#### [Problem requirements]
The data below is to be returned in full and exactly.

Stored records:
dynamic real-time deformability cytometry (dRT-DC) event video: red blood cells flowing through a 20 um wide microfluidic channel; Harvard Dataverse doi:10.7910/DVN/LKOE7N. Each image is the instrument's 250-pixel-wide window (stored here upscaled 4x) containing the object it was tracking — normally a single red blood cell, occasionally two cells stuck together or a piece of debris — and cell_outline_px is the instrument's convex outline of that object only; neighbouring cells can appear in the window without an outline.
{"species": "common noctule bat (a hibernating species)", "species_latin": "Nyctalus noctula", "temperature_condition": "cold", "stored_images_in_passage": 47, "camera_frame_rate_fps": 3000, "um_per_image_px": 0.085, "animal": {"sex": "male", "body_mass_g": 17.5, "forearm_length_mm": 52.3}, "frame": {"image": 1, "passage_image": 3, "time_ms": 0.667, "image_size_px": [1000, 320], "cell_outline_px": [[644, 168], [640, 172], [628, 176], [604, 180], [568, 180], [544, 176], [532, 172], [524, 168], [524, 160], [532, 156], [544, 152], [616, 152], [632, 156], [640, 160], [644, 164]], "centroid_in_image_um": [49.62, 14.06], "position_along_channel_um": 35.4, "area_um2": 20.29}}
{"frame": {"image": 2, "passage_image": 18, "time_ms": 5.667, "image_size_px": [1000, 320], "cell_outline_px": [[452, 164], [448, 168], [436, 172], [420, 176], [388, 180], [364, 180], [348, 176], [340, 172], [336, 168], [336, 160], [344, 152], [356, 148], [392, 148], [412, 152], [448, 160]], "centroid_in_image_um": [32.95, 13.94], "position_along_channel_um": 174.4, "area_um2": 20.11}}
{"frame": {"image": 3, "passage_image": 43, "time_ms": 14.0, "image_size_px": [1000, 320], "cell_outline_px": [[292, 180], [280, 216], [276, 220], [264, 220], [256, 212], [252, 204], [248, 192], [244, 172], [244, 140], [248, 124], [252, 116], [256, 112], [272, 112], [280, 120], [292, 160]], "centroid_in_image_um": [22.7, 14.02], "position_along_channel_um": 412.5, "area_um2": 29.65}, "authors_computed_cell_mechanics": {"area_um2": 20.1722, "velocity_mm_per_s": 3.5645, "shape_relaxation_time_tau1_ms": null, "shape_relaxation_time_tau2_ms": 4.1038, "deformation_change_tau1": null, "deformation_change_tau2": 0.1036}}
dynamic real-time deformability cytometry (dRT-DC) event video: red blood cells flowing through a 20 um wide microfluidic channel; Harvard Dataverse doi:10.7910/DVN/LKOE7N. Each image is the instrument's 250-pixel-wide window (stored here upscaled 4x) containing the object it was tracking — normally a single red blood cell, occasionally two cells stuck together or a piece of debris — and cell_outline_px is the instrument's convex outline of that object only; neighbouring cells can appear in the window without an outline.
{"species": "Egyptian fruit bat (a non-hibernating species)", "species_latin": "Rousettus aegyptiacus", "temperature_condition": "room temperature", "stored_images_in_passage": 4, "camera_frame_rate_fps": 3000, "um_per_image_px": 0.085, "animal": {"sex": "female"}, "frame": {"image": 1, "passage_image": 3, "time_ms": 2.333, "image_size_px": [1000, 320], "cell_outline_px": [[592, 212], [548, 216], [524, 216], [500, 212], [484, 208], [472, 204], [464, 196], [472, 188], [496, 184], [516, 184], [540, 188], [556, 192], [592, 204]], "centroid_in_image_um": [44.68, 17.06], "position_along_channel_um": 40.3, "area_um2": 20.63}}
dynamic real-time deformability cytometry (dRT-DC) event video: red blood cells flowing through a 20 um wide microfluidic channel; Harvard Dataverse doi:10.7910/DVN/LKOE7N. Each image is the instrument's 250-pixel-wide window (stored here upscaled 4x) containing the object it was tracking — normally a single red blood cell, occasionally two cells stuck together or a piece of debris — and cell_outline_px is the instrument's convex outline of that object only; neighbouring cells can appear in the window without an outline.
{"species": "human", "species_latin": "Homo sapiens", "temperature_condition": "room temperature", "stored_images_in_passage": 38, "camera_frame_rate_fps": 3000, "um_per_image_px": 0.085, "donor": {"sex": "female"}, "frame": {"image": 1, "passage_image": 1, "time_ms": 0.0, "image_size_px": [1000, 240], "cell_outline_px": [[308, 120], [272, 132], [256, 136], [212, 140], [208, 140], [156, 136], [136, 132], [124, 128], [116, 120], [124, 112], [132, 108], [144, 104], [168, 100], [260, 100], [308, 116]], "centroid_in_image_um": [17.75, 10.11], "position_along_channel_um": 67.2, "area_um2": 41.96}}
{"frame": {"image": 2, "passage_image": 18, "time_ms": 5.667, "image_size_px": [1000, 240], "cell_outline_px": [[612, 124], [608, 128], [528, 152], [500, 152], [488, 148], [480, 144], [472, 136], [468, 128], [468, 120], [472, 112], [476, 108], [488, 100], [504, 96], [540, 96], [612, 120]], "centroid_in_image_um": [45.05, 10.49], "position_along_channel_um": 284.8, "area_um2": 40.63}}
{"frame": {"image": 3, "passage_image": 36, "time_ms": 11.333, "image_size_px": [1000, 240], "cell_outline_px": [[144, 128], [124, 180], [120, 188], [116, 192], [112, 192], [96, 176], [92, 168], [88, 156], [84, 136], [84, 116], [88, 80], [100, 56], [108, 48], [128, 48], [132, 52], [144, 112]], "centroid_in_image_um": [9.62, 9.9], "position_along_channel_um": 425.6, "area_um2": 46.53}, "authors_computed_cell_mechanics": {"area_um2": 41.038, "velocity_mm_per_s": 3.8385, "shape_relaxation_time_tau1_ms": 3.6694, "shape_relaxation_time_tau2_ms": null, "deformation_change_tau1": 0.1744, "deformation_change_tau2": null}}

#### [Task result]
dynamic real-time deformability cytometry (dRT-DC) event video: red blood cells flowing through a 20 um wide microfluidic channel; Harvard Dataverse doi:10.7910/DVN/LKOE7N. Each image is the instrument's 250-pixel-wide window (stored here upscaled 4x) containing the object it was tracking — normally a single red blood cell, occasionally two cells stuck together or a piece of debris — and cell_outline_px is the instrument's convex outline of that object only; neighbouring cells can appear in the window without an outline.
{"species": "common noctule bat (a hibernating species)", "species_latin": "Nyctalus noctula", "temperature_condition": "cold", "stored_images_in_passage": 47, "camera_frame_rate_fps": 3000, "um_per_image_px": 0.085, "animal": {"sex": "male", "body_mass_g": 17.5, "forearm_length_mm": 52.3}, "frame": {"image": 1, "passage_image": 3, "time_ms": 0.667, "image_size_px": [1000, 320], "cell_outline_px": [[644, 168], [640, 172], [628, 176], [604, 180], [568, 180], [544, 176], [532, 172], [524, 168], [524, 160], [532, 156], [544, 152], [616, 152], [632, 156], [640, 160], [644, 164]], "centroid_in_image_um": [49.62, 14.06], "position_along_channel_um": 35.4, "area_um2": 20.29}}
{"frame": {"image": 2, "passage_image": 18, "time_ms": 5.667, "image_size_px": [1000, 320], "cell_outline_px": [[452, 164], [448, 168], [436, 172], [420, 176], [388, 180], [364, 180], [348, 176], [340, 172], [336, 168], [336, 160], [344, 152], [356, 148], [392, 148], [412, 152], [448, 160]], "centroid_in_image_um": [32.95, 13.94], "position_along_channel_um": 174.4, "area_um2": 20.11}}
{"frame": {"image": 3, "passage_image": 43, "time_ms": 14.0, "image_size_px": [1000, 320], "cell_outline_px": [[292, 180], [280, 216], [276, 220], [264, 220], [256, 212], [252, 204], [248, 192], [244, 172], [244, 140], [248, 124], [252, 116], [256, 112], [272, 112], [280, 120], [292, 160]], "centroid_in_image_um": [22.7, 14.02], "position_along_channel_um": 412.5, "area_um2": 29.65}, "authors_computed_cell_mechanics": {"area_um2": 20.1722, "velocity_mm_per_s": 3.5645, "shape_relaxation_time_tau1_ms": null, "shape_relaxation_time_tau2_ms": 4.1038, "deformation_change_tau1": null, "deformation_change_tau2": 0.1036}}
dynamic real-time deformability cytometry (dRT-DC) event video: red blood cells flowing through a 20 um wide microfluidic channel; Harvard Dataverse doi:10.7910/DVN/LKOE7N. Each image is the instrument's 250-pixel-wide window (stored here upscaled 4x) containing the object it was tracking — normally a single red blood cell, occasionally two cells stuck together or a piece of debris — and cell_outline_px is the instrument's convex outline of that object only; neighbouring cells can appear in the window without an outline.
{"species": "Egyptian fruit bat (a non-hibernating species)", "species_latin": "Rousettus aegyptiacus", "temperature_condition": "room temperature", "stored_images_in_passage": 4, "camera_frame_rate_fps": 3000, "um_per_image_px": 0.085, "animal": {"sex": "female"}, "frame": {"image": 1, "passage_image": 3, "time_ms": 2.333, "image_size_px": [1000, 320], "cell_outline_px": [[592, 212], [548, 216], [524, 216], [500, 212], [484, 208], [472, 204], [464, 196], [472, 188], [496, 184], [516, 184], [540, 188], [556, 192], [592, 204]], "centroid_in_image_um": [44.68, 17.06], "position_along_channel_um": 40.3, "area_um2": 20.63}}
dynamic real-time deformability cytometry (dRT-DC) event video: red blood cells flowing through a 20 um wide microfluidic channel; Harvard Dataverse doi:10.7910/DVN/LKOE7N. Each image is the instrument's 250-pixel-wide window (stored here upscaled 4x) containing the object it was tracking — normally a single red blood cell, occasionally two cells stuck together or a piece of debris — and cell_outline_px is the instrument's convex outline of that object only; neighbouring cells can appear in the window without an outline.
{"species": "human", "species_latin": "Homo sapiens", "temperature_condition": "room temperature", "stored_images_in_passage": 38, "camera_frame_rate_fps": 3000, "um_per_image_px": 0.085, "donor": {"sex": "female"}, "frame": {"image": 1, "passage_image": 1, "time_ms": 0.0, "image_size_px": [1000, 240], "cell_outline_px": [[308, 120], [272, 132], [256, 136], [212, 140], [208, 140], [156, 136], [136, 132], [124, 128], [116, 120], [124, 112], [132, 108], [144, 104], [168, 100], [260, 100], [308, 116]], "centroid_in_image_um": [17.75, 10.11], "position_along_channel_um": 67.2, "area_um2": 41.96}}
{"frame": {"image": 2, "passage_image": 18, "time_ms": 5.667, "image_size_px": [1000, 240], "cell_outline_px": [[612, 124], [608, 128], [528, 152], [500, 152], [488, 148], [480, 144], [472, 136], [468, 128], [468, 120], [472, 112], [476, 108], [488, 100], [504, 96], [540, 96], [612, 120]], "centroid_in_image_um": [45.05, 10.49], "position_along_channel_um": 284.8, "area_um2": 40.63}}
{"frame": {"image": 3, "passage_image": 36, "time_ms": 11.333, "image_size_px": [1000, 240], "cell_outline_px": [[144, 128], [124, 180], [120, 188], [116, 192], [112, 192], [96, 176], [92, 168], [88, 156], [84, 136], [84, 116], [88, 80], [100, 56], [108, 48], [128, 48], [132, 52], [144, 112]], "centroid_in_image_um": [9.62, 9.9], "position_along_channel_um": 425.6, "area_um2": 46.53}, "authors_computed_cell_mechanics": {"area_um2": 41.038, "velocity_mm_per_s": 3.8385, "shape_relaxation_time_tau1_ms": 3.6694, "shape_relaxation_time_tau2_ms": null, "deformation_change_tau1": 0.1744, "deformation_change_tau2": null}}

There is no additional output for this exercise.